>> begin Input for this task

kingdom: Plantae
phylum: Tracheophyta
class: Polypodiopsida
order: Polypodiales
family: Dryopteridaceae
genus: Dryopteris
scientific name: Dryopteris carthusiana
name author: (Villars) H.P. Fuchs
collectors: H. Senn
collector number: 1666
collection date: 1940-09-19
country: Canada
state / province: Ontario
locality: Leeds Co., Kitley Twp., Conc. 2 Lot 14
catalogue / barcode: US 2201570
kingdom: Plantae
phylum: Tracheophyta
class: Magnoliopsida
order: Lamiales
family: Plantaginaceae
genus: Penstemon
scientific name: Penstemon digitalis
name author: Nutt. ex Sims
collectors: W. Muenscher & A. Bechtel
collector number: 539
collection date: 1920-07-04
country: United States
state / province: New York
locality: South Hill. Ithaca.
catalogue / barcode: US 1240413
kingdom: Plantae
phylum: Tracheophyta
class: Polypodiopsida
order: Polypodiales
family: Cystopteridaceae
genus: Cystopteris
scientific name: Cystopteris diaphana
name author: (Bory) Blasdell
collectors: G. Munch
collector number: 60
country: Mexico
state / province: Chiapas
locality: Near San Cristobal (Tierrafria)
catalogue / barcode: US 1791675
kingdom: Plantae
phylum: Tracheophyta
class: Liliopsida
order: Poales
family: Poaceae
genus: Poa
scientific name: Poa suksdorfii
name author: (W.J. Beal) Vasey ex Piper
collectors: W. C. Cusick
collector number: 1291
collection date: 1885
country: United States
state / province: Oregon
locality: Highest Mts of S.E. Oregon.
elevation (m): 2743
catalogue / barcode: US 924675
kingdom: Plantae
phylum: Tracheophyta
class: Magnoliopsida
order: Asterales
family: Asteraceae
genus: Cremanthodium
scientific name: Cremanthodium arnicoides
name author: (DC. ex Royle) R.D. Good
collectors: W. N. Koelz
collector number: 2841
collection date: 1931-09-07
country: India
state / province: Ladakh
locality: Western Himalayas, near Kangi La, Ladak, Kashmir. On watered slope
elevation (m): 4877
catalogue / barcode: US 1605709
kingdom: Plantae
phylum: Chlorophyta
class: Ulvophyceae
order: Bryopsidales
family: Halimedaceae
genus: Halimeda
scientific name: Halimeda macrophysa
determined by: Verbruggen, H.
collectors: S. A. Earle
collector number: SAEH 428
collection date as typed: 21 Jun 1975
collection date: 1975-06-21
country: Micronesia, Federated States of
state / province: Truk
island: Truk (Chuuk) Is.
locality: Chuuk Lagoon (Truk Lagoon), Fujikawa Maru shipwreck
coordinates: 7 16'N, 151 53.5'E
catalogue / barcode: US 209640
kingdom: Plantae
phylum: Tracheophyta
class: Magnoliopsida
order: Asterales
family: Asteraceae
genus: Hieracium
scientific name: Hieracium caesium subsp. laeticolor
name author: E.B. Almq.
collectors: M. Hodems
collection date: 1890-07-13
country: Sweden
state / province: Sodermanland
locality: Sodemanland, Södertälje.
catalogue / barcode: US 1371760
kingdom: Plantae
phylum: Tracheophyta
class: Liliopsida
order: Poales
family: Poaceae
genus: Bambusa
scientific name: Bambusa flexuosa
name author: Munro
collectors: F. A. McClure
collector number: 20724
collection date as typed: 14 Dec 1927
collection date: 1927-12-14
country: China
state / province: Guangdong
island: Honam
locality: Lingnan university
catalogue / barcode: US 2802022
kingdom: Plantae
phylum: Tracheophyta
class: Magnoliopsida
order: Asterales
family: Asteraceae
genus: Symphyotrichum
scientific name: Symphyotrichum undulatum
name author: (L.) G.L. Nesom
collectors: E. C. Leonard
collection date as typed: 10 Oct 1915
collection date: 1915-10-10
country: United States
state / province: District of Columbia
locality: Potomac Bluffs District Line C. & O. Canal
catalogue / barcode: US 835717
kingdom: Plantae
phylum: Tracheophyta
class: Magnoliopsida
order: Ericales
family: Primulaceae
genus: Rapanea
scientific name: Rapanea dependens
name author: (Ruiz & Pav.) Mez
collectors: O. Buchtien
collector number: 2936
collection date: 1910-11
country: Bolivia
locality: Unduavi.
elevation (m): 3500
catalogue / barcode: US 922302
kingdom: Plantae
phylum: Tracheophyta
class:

>> end Input for this task

What you have to do: Rewrite all of the lines above, changing each "catalogue / barcode" to "catalog / barcode" and leaving everything else as it is.

Final answer:
kingdom: Plantae
phylum: Tracheophyta
class: Polypodiopsida
order: Polypodiales
family: Dryopteridaceae
genus: Dryopteris
scientific name: Dryopteris carthusiana
name author: (Villars) H.P. Fuchs
collectors: H. Senn
collector number: 1666
collection date: 1940-09-19
country: Canada
state / province: Ontario
locality: Leeds Co., Kitley Twp., Conc. 2 Lot 14
catalog / barcode: US 2201570
kingdom: Plantae
phylum: Tracheophyta
class: Magnoliopsida
order: Lamiales
family: Plantaginaceae
genus: Penstemon
scientific name: Penstemon digitalis
name author: Nutt. ex Sims
collectors: W. Muenscher & A. Bechtel
collector number: 539
collection date: 1920-07-04
country: United States
state / province: New York
locality: South Hill. Ithaca.
catalog / barcode: US 1240413
kingdom: Plantae
phylum: Tracheophyta
class: Polypodiopsida
order: Polypodiales
family: Cystopteridaceae
genus: Cystopteris
scientific name: Cystopteris diaphana
name author: (Bory) Blasdell
collectors: G. Munch
collector number: 60
country: Mexico
state / province: Chiapas
locality: Near San Cristobal (Tierrafria)
catalog / barcode: US 1791675
kingdom: Plantae
phylum: Tracheophyta
class: Liliopsida
order: Poales
family: Poaceae
genus: Poa
scientific name: Poa suksdorfii
name author: (W.J. Beal) Vasey ex Piper
collectors: W. C. Cusick
collector number: 1291
collection date: 1885
country: United States
state / province: Oregon
locality: Highest Mts of S.E. Oregon.
elevation (m): 2743
catalog / barcode: US 924675
kingdom: Plantae
phylum: Tracheophyta
class: Magnoliopsida
order: Asterales
family: Asteraceae
genus: Cremanthodium
scientific name: Cremanthodium arnicoides
name author: (DC. ex Royle) R.D. Good
collectors: W. N. Koelz
collector number: 2841
collection date: 1931-09-07
country: India
state / province: Ladakh
locality: Western Himalayas, near Kangi La, Ladak, Kashmir. On watered slope
elevation (m): 4877
catalog / barcode: US 1605709
kingdom: Plantae
phylum: Chlorophyta
class: Ulvophyceae
order: Bryopsidales
family: Halimedaceae
genus: Halimeda
scientific name: Halimeda macrophysa
determined by: Verbruggen, H.
collectors: S. A. Earle
collector number: SAEH 428
collection date as typed: 21 Jun 1975
collection date: 1975-06-21
country: Micronesia, Federated States of
state / province: Truk
island: Truk (Chuuk) Is.
locality: Chuuk Lagoon (Truk Lagoon), Fujikawa Maru shipwreck
coordinates: 7 16'N, 151 53.5'E
catalog / barcode: US 209640
kingdom: Plantae
phylum: Tracheophyta
class: Magnoliopsida
order: Asterales
family: Asteraceae
genus: Hieracium
scientific name: Hieracium caesium subsp. laeticolor
name author: E.B. Almq.
collectors: M. Hodems
collection date: 1890-07-13
country: Sweden
state / province: Sodermanland
locality: Sodemanland, Södertälje.
catalog / barcode: US 1371760
kingdom: Plantae
phylum: Tracheophyta
class: Liliopsida
order: Poales
family: Poaceae
genus: Bambusa
scientific name: Bambusa flexuosa
name author: Munro
collectors: F. A. McClure
collector number: 20724
collection date as typed: 14 Dec 1927
collection date: 1927-12-14
country: China
state / province: Guangdong
island: Honam
locality: Lingnan university
catalog / barcode: US 2802022
kingdom: Plantae
phylum: Tracheophyta
class: Magnoliopsida
order: Asterales
family: Asteraceae
genus: Symphyotrichum
scientific name: Symphyotrichum undulatum
name author: (L.) G.L. Nesom
collectors: E. C. Leonard
collection date as typed: 10 Oct 1915
collection date: 1915-10-10
country: United States
state / province: District of Columbia
locality: Potomac Bluffs District Line C. & O. Canal
catalog / barcode: US 835717
kingdom: Plantae
phylum: Tracheophyta
class: Magnoliopsida
order: Ericales
family: Primulaceae
genus: Rapanea
scientific name: Rapanea dependens
name author: (Ruiz & Pav.) Mez
collectors: O. Buchtien
collector number: 2936
collection date: 1910-11
country: Bolivia
locality: Unduavi.
elevation (m): 3500
catalog / barcode: US 922302
kingdom: Plantae
phylum: Tracheophyta
class:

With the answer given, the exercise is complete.